Despommier runs me through the evolution of his idea from a long-ago project involving rooftop gardening in Manhattan, which, though a pleasant pursuit, he says can’t be sustained on a mass scale. But this seeded the concept and he started thinking bigger.
Looking at greenhouse projects – and thinking like a New Yorker, which means building up - the resulting concept is large-scale, indoor, urban agriculture. In skyscrapers.
Following this Despommier set up laboratory projects aimed at different design challenges and attracted a wide range of enthusiastic collaborators and contributors. He launched a website, The Vertical Farm Project (www.verticalfarm.com), around his essay outlining the argument for vertical farming, all of which has generated substantial buzz in media around the world.
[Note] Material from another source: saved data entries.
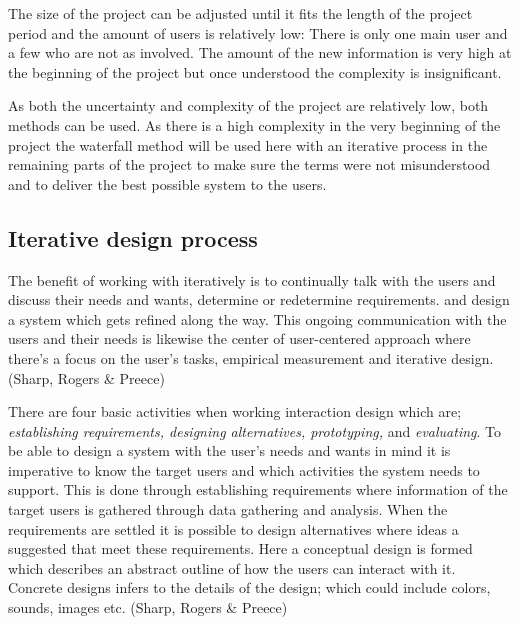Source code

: The size of the project can be adjusted until it fits the length of the project period and the amount of users is relatively low: There is only one main user and a few who are not as involved. The amount of the new information is very high at the beginning of the project but once understood the complexity is insignificant.

As both the uncertainty and complexity of the project are relatively low, both methods can be used. As there is a high complexity in the very beginning of the project the waterfall method will be used here with an iterative process in the remaining parts of the project to make sure the terms were not misunderstood and to deliver the best possible system to the users. %



\subsection{Iterative design process}
The benefit of working with iteratively is to continually talk with the users and discuss their needs and wants, determine or redetermine requirements. and design a system which gets refined along the way. This ongoing communication with the users and their needs is likewise the center of user-centered approach where there’s a focus on the user’s tasks, empirical measurement and iterative design. (Sharp, Rogers \& Preece)

There are four basic activities when working interaction design which are; \textit{establishing requirements, designing alternatives, prototyping,} and \textit{evaluating}. To be able to design a system with the user’s needs and wants in mind it is imperative to know the target users and which activities the system needs to support. This is done through establishing requirements where information of the target users is gathered through data gathering and analysis. When the requirements are settled it is possible to design alternatives where ideas a suggested that meet these requirements. Here a conceptual design is formed which describes an abstract outline of how the users can interact with it. Concrete designs infers to the details of the design; which could include colors, sounds, images etc. (Sharp, Rogers \& Preece)

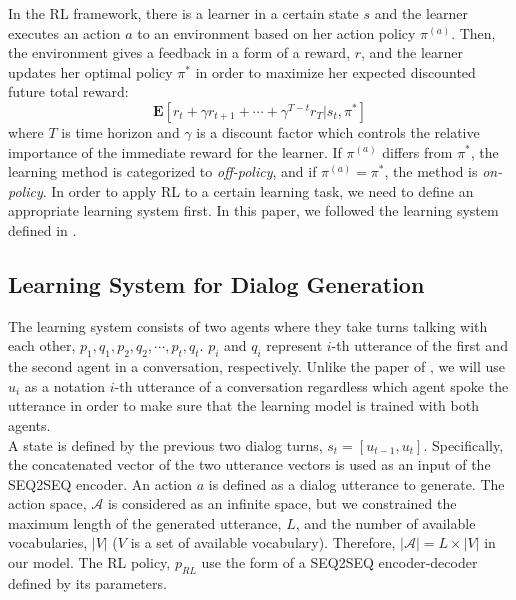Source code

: In the RL framework, there is a learner in a certain state $s$ and the learner executes an action $a$ to an environment based on her action policy $\pi^{(a)}$. Then, the environment gives a feedback in a form of a reward, $r$, and the learner updates her optimal policy $\pi^*$ in order to maximize her expected discounted future total reward: 
\[
	\mathbf{E}[r_t + \gamma r_{t+1} + \cdots + \gamma^{T-t}r_T | s_t, \pi^* ]
\]
where $T$ is time horizon and $\gamma$ is a discount factor which controls the relative importance of the immediate reward for the learner. If $\pi^{(a)}$ differs from $\pi^*$, the learning method is categorized to \textit{off-policy}, and if $\pi^{(a)} = \pi^*$, the method is \textit{on-policy}. In order to apply RL to a certain learning task, we need to define an appropriate learning system first. In this paper, we followed the learning system defined in \cite{Li}. 
\subsection{Learning System for Dialog Generation}
The learning system consists of two agents where they take turns talking with each other, $p_1, q_1, p_2, q_2, \cdots, p_t, q_t$. $p_i$ and $q_i$ represent $i$-th utterance of the first and the second agent in a conversation, respectively. Unlike the paper of \cite{Li}, we will use $u_i$ as a notation $i$-th utterance of a conversation regardless which agent spoke the utterance in order to make sure that the learning model is trained with both agents. \\
A state is defined by the previous two dialog turns, $s_t = [u_{t-1}, u_t]$. Specifically, the concatenated vector of the two utterance vectors is used as an input of the SEQ2SEQ encoder. An action $a$ is defined as a dialog utterance to generate. The action space, $\mathcal{A}$ is considered as an infinite space, but we constrained the maximum length of the generated utterance, $L$, and the number of available vocabularies, $|V|$ ($V$ is a set of available vocabulary). Therefore, $|\mathcal{A}|=L\times |V|$ in our model. The RL policy, $p_{RL}$ use the form of a SEQ2SEQ encoder-decoder defined by its parameters. 

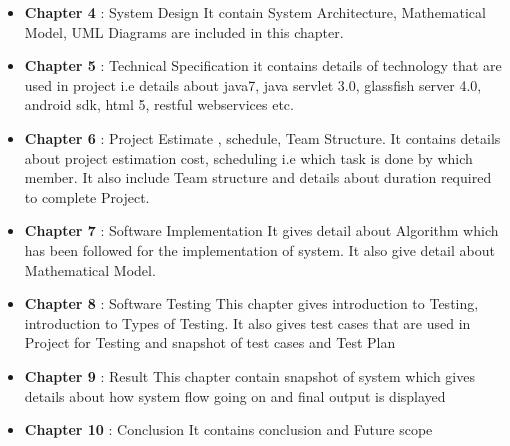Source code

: \begin{itemize}
  \item \textbf{Chapter 4} : System Design It contain System Architecture, Mathematical Model, UML Diagrams are included in this chapter.
\end{itemize}

\begin{itemize}
  \item \textbf{Chapter 5} : Technical Specification it contains details of technology that are used in project i.e details about java7, java servlet 3.0, glassfish server 4.0, android sdk, html 5, restful webservices etc.
\end{itemize}

\begin{itemize}
  \item \textbf{Chapter 6} : Project Estimate , schedule, Team Structure. It contains details about project estimation cost, scheduling i.e which task is done by which member. It also include Team structure and details about duration required to complete Project.
\end{itemize}

\begin{itemize}
  \item \textbf{Chapter 7} : Software Implementation It gives detail about Algorithm which has been followed for the implementation of system. It also give detail about Mathematical Model.
\end{itemize}

\begin{itemize}
  \item \textbf{Chapter 8} : Software Testing This chapter gives introduction to Testing, introduction to Types of Testing. It also gives test cases that are used in Project for Testing and snapshot of test cases and Test Plan
\end{itemize}

\begin{itemize}
  \item \textbf{Chapter 9} : Result This chapter contain snapshot of system which gives details about how system flow going on and final output is displayed
\end{itemize}



\begin{itemize}
  \item \textbf{Chapter 10} : Conclusion It contains conclusion and Future scope
\end{itemize}
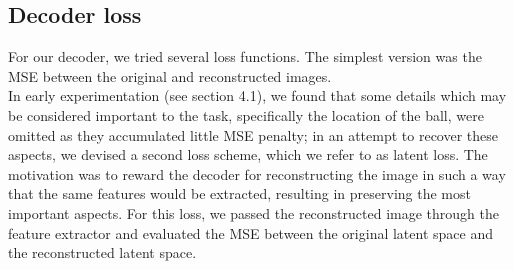 \subsection{Decoder loss}\label{sub:Decoder_Loss}
    For our decoder, we tried several loss functions. The simplest version was
    the MSE between the original and reconstructed images. \\
    In early experimentation (see section 4.1), we found that some details which
    may be considered important to the task, specifically the location of the
    ball, were omitted as they accumulated little MSE penalty; in an attempt to
    recover these aspects, we devised a second loss scheme, which we refer to as
    latent loss. The motivation was to reward the decoder for reconstructing the
    image in such a way that the same features would be extracted, resulting in
    preserving the most important aspects. For this loss, we passed the
    reconstructed image through the feature extractor and evaluated the MSE
    between the original latent space and the reconstructed latent space.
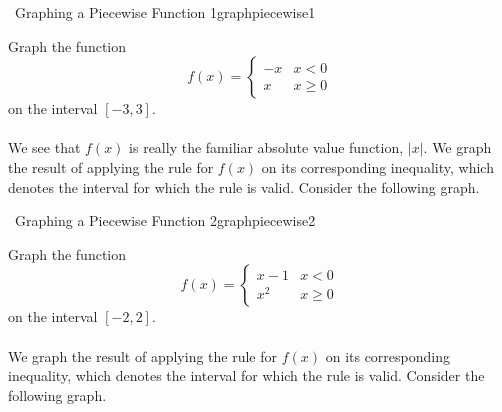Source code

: 		\begin{example}{\Difficulty\,\Difficulty\,\,Graphing a Piecewise Function 1}{graphpiecewise1}
		
			Graph the function
			\begin{equation*}
				f(x)=\begin{cases}
					-x & x < 0 \\
					x & x \geq 0
				\end{cases}
			\end{equation*}
			on the interval \([-3,3]\).
			\\
			\\
			We see that \(f(x)\) is really the familiar absolute value function, \(|x|\). We graph the result of applying the rule for \(f(x)\) on its corresponding inequality, which denotes the interval for which the rule is valid. Consider the following graph.
			\begin{center}
			\end{center}

		\end{example}
		\pagebreak
		\begin{example}{\Difficulty\,\Difficulty\,\,Graphing a Piecewise Function 2}{graphpiecewise2}
			
			Graph the function
			\begin{equation*}
				f(x)=\begin{cases}
					x-1 & x < 0 \\
					x^2 & x \geq 0
				\end{cases}
			\end{equation*}
			on the interval \([-2,2]\).
			\\
			\\
			We graph the result of applying the rule for \(f(x)\) on its corresponding inequality, which denotes the interval for which the rule is valid. Consider the following graph.
			\begin{center}
			\end{center}

		\end{example}
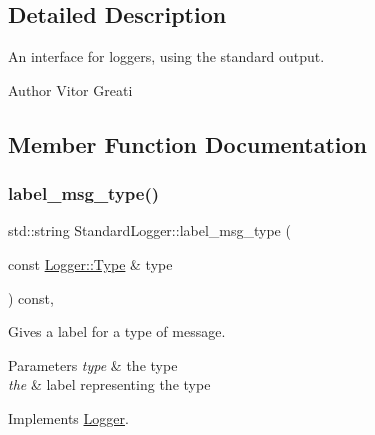 \subsection{Detailed Description}
An interface for loggers, using the standard output. 

\begin{DoxyAuthor}{Author}
Vitor Greati 
\end{DoxyAuthor}


\subsection{Member Function Documentation}
\mbox{\label{class_standard_logger_a5803969715008363869dfd47326790bb}} 
\subsubsection{\texorpdfstring{label\_msg\_type()}{label\_msg\_type()}}
{\footnotesize\ttfamily std\+::string Standard\+Logger\+::label\+\_\+msg\+\_\+type (\begin{DoxyParamCaption}\item[{const \mbox{\hyperlink{class_logger_acd39cb578d7a6750c959f2fad38d8db6}{Logger\+::\+Type}} \&}]{type }\end{DoxyParamCaption}) const\hspace{0.3cm}{\ttfamily [inline]}, {\ttfamily [virtual]}}



Gives a label for a type of message. 


\begin{DoxyParams}{Parameters}
{\em type} & the type \\
\hline
{\em the} & label representing the type \\
\hline
\end{DoxyParams}


Implements \mbox{\hyperlink{class_logger_abe4434e4ae0efd8b41cb2a61458a710d}{Logger}}.

\mbox{\label{class_standard_logger_a11c29fca1b05d7ff331b298e9c91cd81}} 
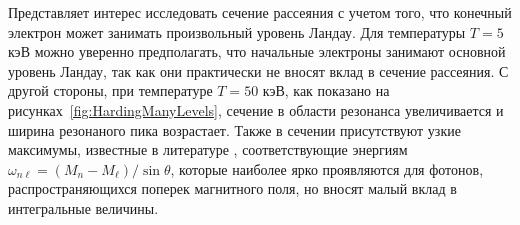 Представляет интерес исследовать сечение рассеяния с учетом того, что конечный электрон может занимать произвольный уровень Ландау. Для температуры $T=5$ кэВ можно уверенно предполагать, что начальные электроны занимают основной уровень Ландау, так как они практически не вносят вклад в сечение рассеяния. С другой стороны, при температуре $T=50$ кэВ, как показано на рисунках~\ref{fig:HardingManyLevels}, сечение в области резонанса увеличивается и ширина резонаного пика возрастает. Также в сечении присутствуют узкие максимумы, известные в литературе 
, соответствующие энергиям $\omega_{n\ell}=(M_n-M_\ell)/\sin \theta$, которые наиболее ярко проявляются для фотонов, распространяющихся поперек магнитного поля, но вносят малый вклад в интегральные величины.


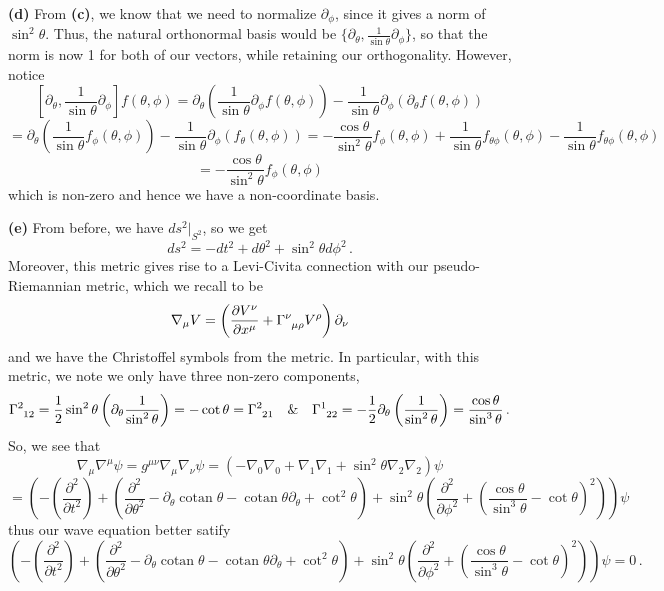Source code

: \documentclass[10pt]{article}
\DeclareMathOperator{\cotan}{cotan}
\begin{document}
\textbf{(d)} From \textbf{(c)}, we know that we need to normalize $\partial_{\phi}$, since it gives a norm of $\sin^{2}\theta$. Thus, the natural orthonormal basis would be $\{\partial_{\theta},\frac{1}{\sin\theta}\partial_{\phi}\}$, so that the norm is now 1 for both of our vectors, while retaining our orthogonality. However, notice
\[ [\partial_{\theta},\frac{1}{\sin\theta}\partial_{\phi}]f(\theta,\phi) = \partial_{\theta}\left(\frac{1}{\sin\theta}\partial_{\phi}f(\theta,\phi)\right) - \frac{1}{\sin\theta}\partial_{\phi}\left(\partial_{\theta}f(\theta,\phi)\right)\]
\[ = \partial_{\theta}\left(\frac{1}{\sin\theta}f_{\phi}(\theta,\phi)\right)- \frac{1}{\sin\theta}\partial_{\phi}\left(f_{\theta}(\theta,\phi)\right) = -\frac{\cos\theta}{\sin^{2}\theta}f_{\phi}(\theta,\phi) + \frac{1}{\sin\theta}f_{\theta\phi}(\theta,\phi) - \frac{1}{\sin\theta}f_{\theta\phi}(\theta,\phi)\]
\[ = -\frac{\cos\theta}{\sin^{2}\theta}f_{\phi}(\theta,\phi)\]
which is non-zero and hence we have a non-coordinate basis.

\textbf{(e)} From before, we have $ds^{2}|_{S^{2}}$, so we get
\[ ds^{2} = -dt^{2} + d\theta^{2} + \sin^{2}\theta d\phi^{2} \, .\]
Moreover, this metric gives rise to a Levi-Civita connection with our pseudo-Riemannian metric, which we recall to be
\[ \nabla_{\mu}V = \left(\frac{\partial V^{\nu}}{\partial x^{\mu}} + \tensor{\Gamma}{^{\nu}_{\mu\rho}}V^{\rho}\right)\partial_{\nu} \]
and we have the Christoffel symbols from the metric. In particular, with this metric, we note we only have three non-zero components,
\[ \tensor{\Gamma}{^{2}_{12}} = \frac{1}{2}\sin^{2}\theta\left(\partial_{\theta}\frac{1}{\sin^{2}\theta}\right) = -\cot\theta = \tensor{\Gamma}{^{2}_{21}} \quad \& \quad \tensor{\Gamma}{^{1}_{22}} = -\frac{1}{2}\partial_{\theta}\left(\frac{1}{\sin^{2}\theta}\right) = \frac{\cos\theta}{\sin^{3}\theta}\, .\]
So, we see that
\[ \nabla_{\mu}\nabla^{\mu}\psi = g^{\mu\nu}\nabla_{\mu}\nabla_{\nu}\psi = \left(-\nabla_{0}\nabla_{0} + \nabla_{1}\nabla_{1} + \sin^{2}\theta\nabla_{2}\nabla_{2}\right)\psi \]
\[ = \left(-\left(\frac{\partial^{2}}{\partial t^{2}}\right) + \left(\frac{\partial^{2}}{\partial \theta^{2}} - \partial_{\theta}\cotan\theta - \cotan\theta\partial_{\theta} + \cot^{2}\theta\right) + \sin^{2}\theta\left(\frac{\partial^{2}}{\partial \phi^{2}} + \left(\frac{\cos\theta}{\sin^{3}\theta} - \cot\theta\right)^{2}\right)\right)\psi \]
thus our wave equation better satify
\[ \left(-\left(\frac{\partial^{2}}{\partial t^{2}}\right) + \left(\frac{\partial^{2}}{\partial \theta^{2}} - \partial_{\theta}\cotan\theta - \cotan\theta\partial_{\theta} + \cot^{2}\theta\right) + \sin^{2}\theta\left(\frac{\partial^{2}}{\partial \phi^{2}} + \left(\frac{\cos\theta}{\sin^{3}\theta} - \cot\theta\right)^{2}\right)\right)\psi = 0\, .\]
\end{document}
If the idea of slapping farms in the middle of a metropolis seems muddled, Despommier has good reasons for thinking it could be a solution to some of the world’s most pressing problems.
According to the U.S. Census Bureau, the world population is expected to grow by three billion to 8.6 billion over the next half a century. By then, some 80 per cent of the developed world’s population will live in cities. The urbanisation trend is playing out in the developing world too, where sprawling mega-slums grow by the day.
At the same time, conventional farmland -- and grazing land -- takes up an enormous amount of rural space, with over one-third of the world’s surface in use for agriculture, according to a study directed by Wisconsin’s Centre of Sustainability and the Global Environment. That’s about 800 million hectares of arable land.
Despommier figures in the next five decades new arable landspace roughly the size of Brazil will be required to feed the world’s growing population - land that simply doesn’t exist.
His concept relies on using green methods of architecture and materials to build skyscrapers that house, grow and produce crops. Newly designed materials and technology such as cheaper heliostats, which reflect sunlight where it's needed, more efficient photovoltaic solar panels for energy and system-wide recycling are all integral to the potential success of such a building.